### INSTRUCTIONS FOR THE TASK
Go over the data and copy out each line with "down" in it.

### SOURCE RECORDS

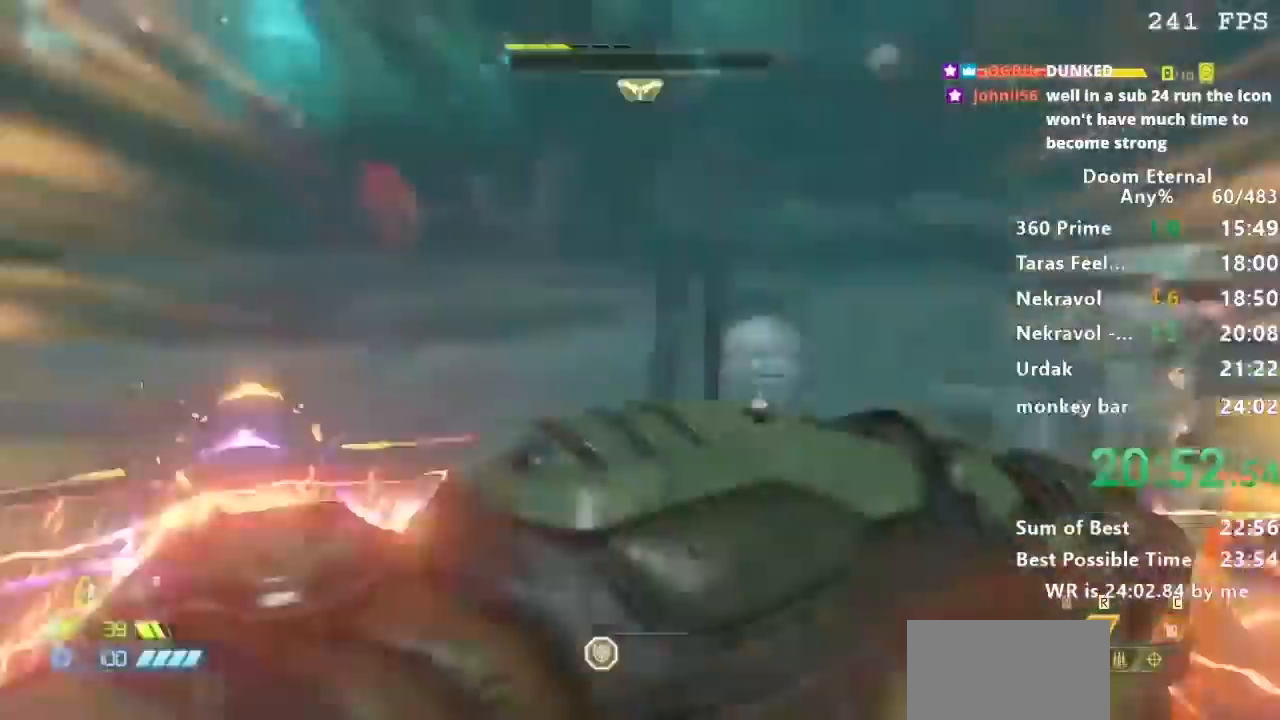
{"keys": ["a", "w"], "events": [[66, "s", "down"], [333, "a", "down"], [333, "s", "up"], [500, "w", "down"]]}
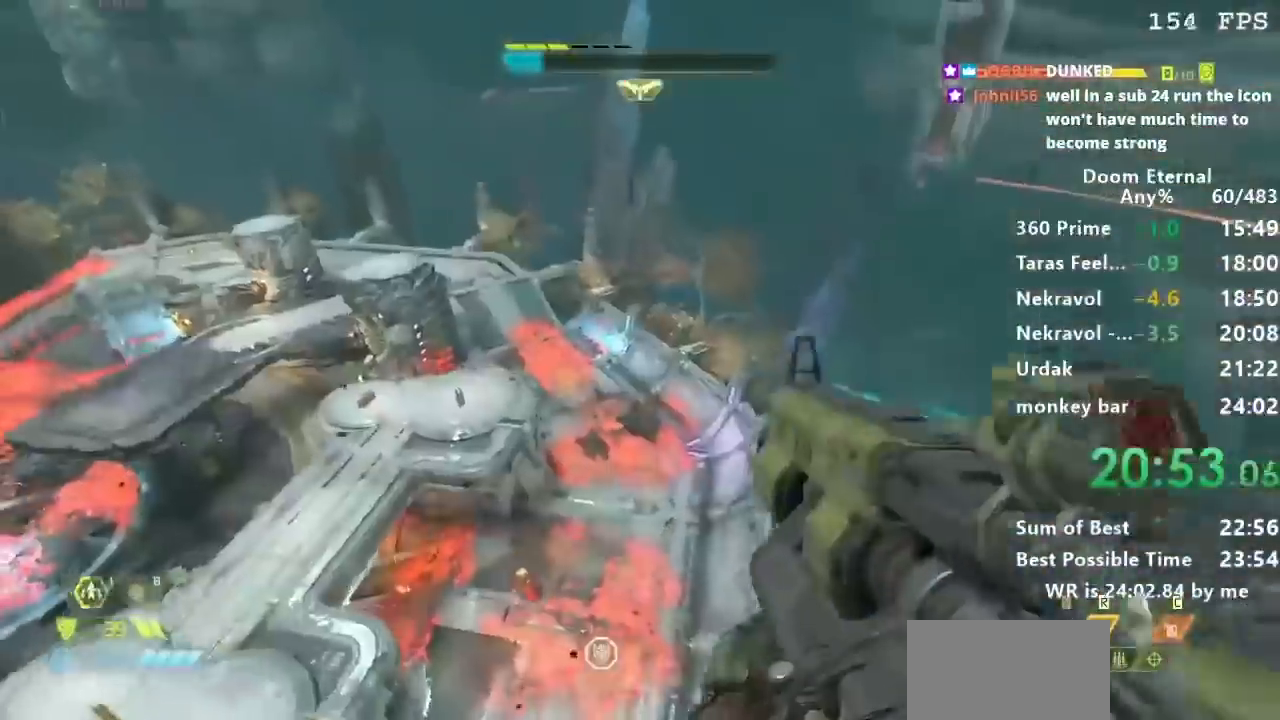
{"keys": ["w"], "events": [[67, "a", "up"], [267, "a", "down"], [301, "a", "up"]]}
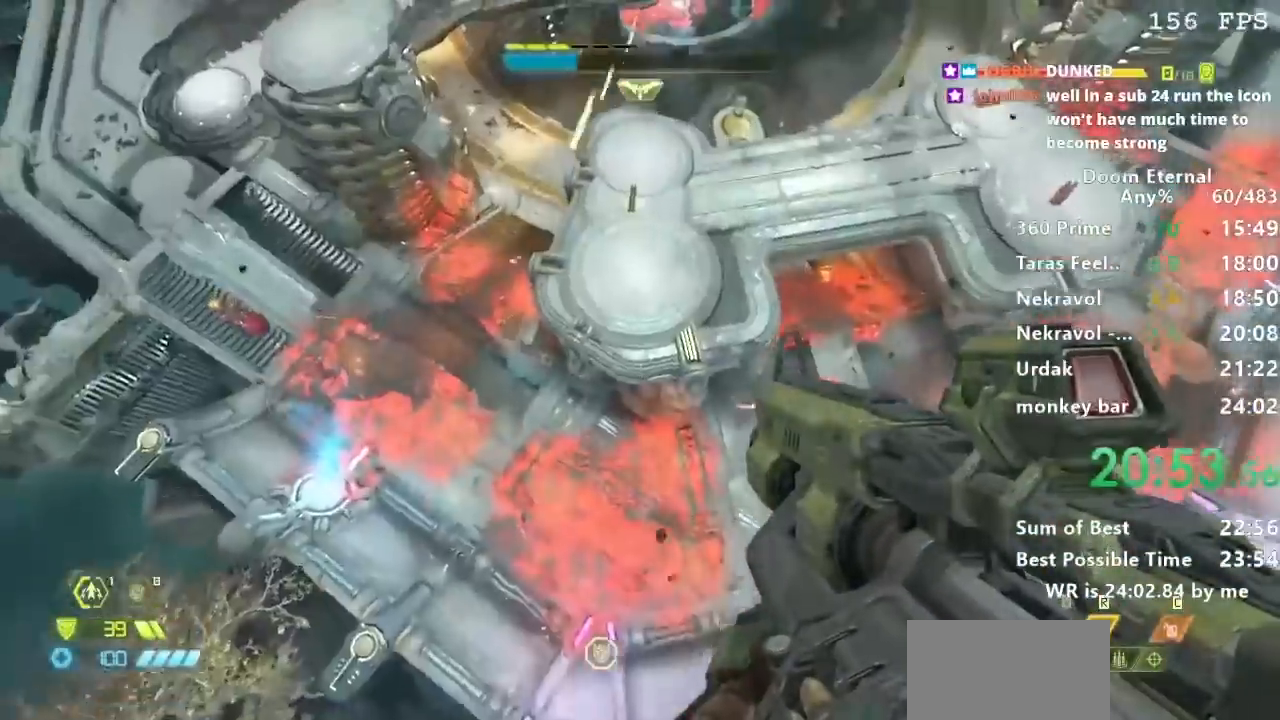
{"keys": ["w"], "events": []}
* * *
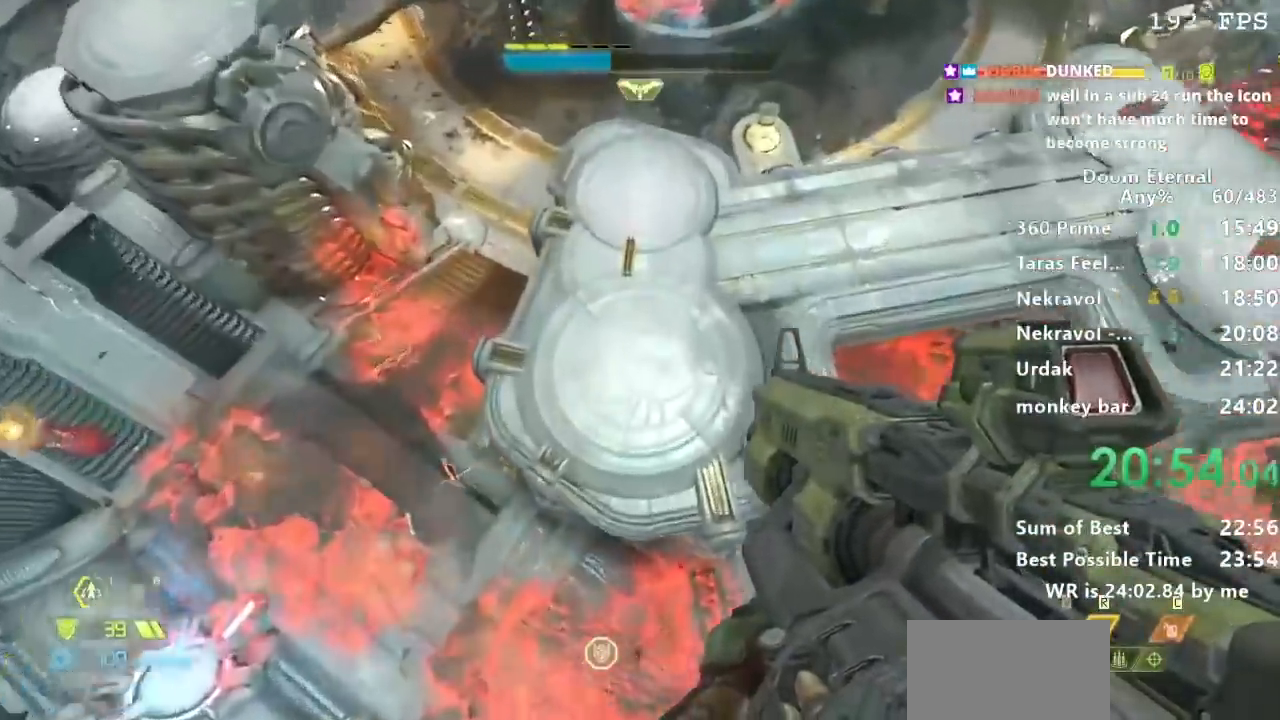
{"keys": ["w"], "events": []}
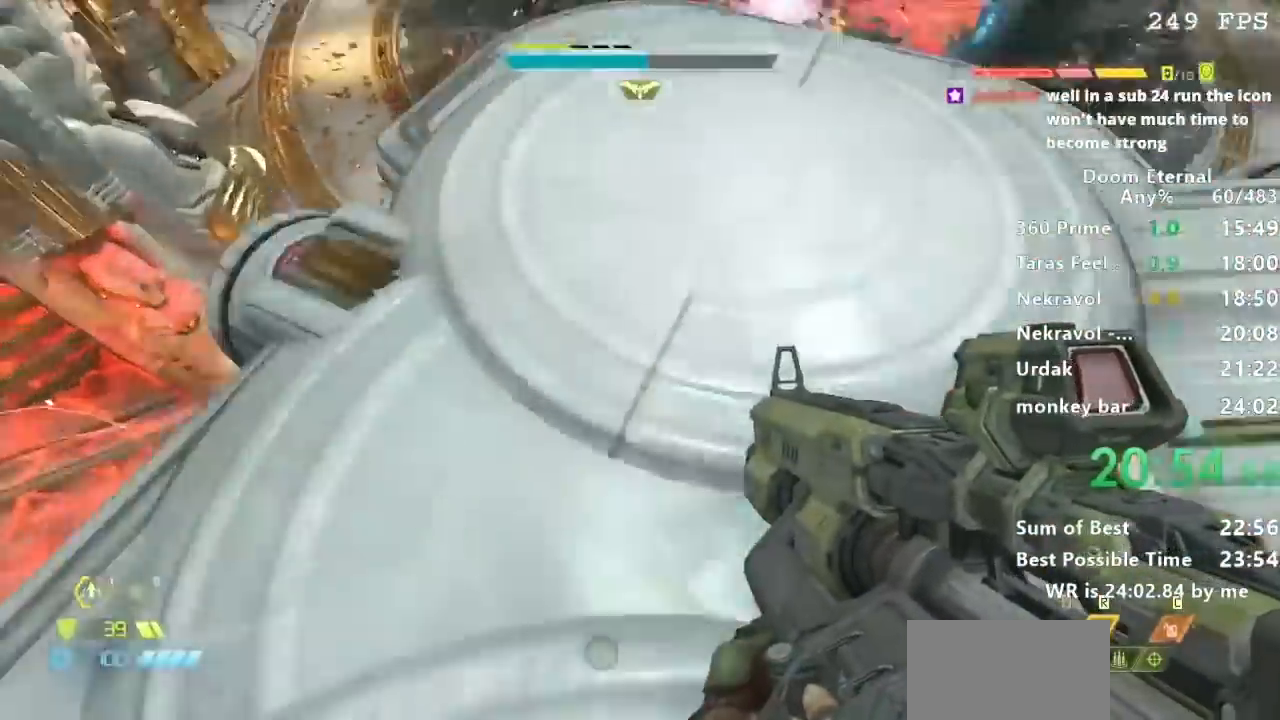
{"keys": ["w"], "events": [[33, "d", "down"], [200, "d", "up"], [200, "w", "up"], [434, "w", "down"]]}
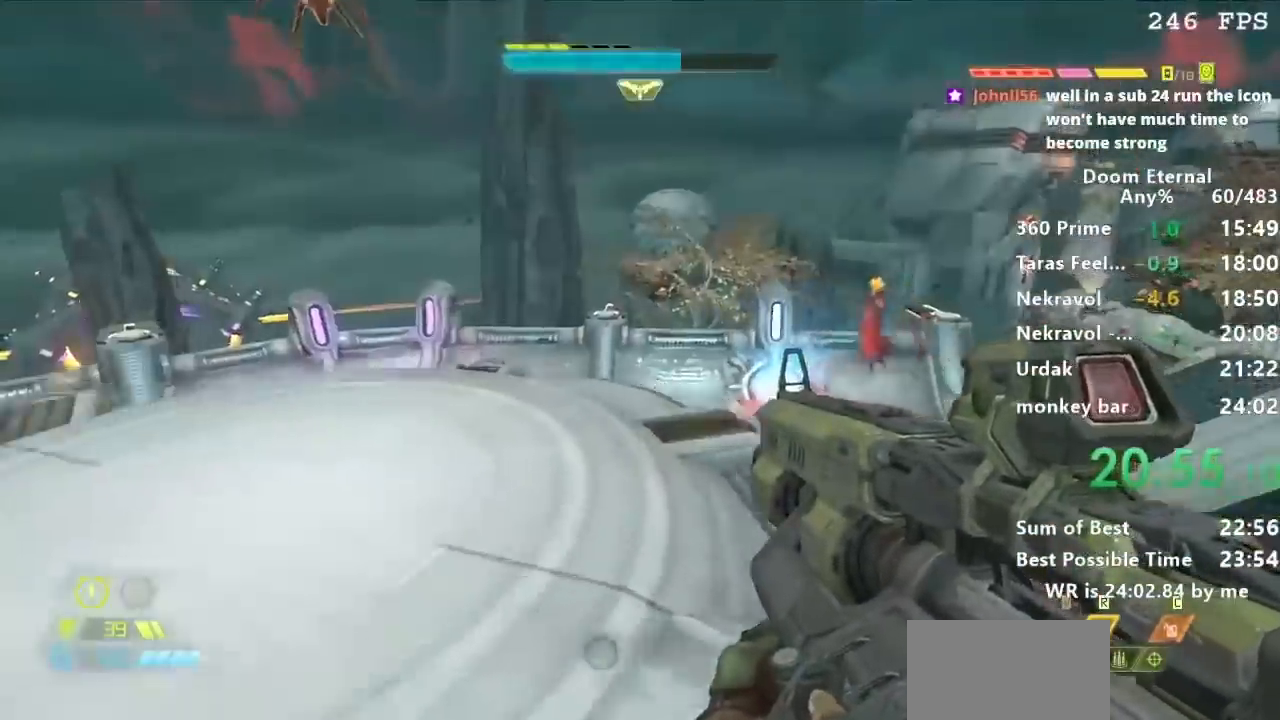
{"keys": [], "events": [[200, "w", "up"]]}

### SOLUTION
{"keys": ["a", "w"], "events": [[66, "s", "down"], [333, "a", "down"], [333, "s", "up"], [500, "w", "down"]]}
{"keys": ["w"], "events": [[67, "a", "up"], [267, "a", "down"], [301, "a", "up"]]}
{"keys": ["w"], "events": [[33, "d", "down"], [200, "d", "up"], [200, "w", "up"], [434, "w", "down"]]}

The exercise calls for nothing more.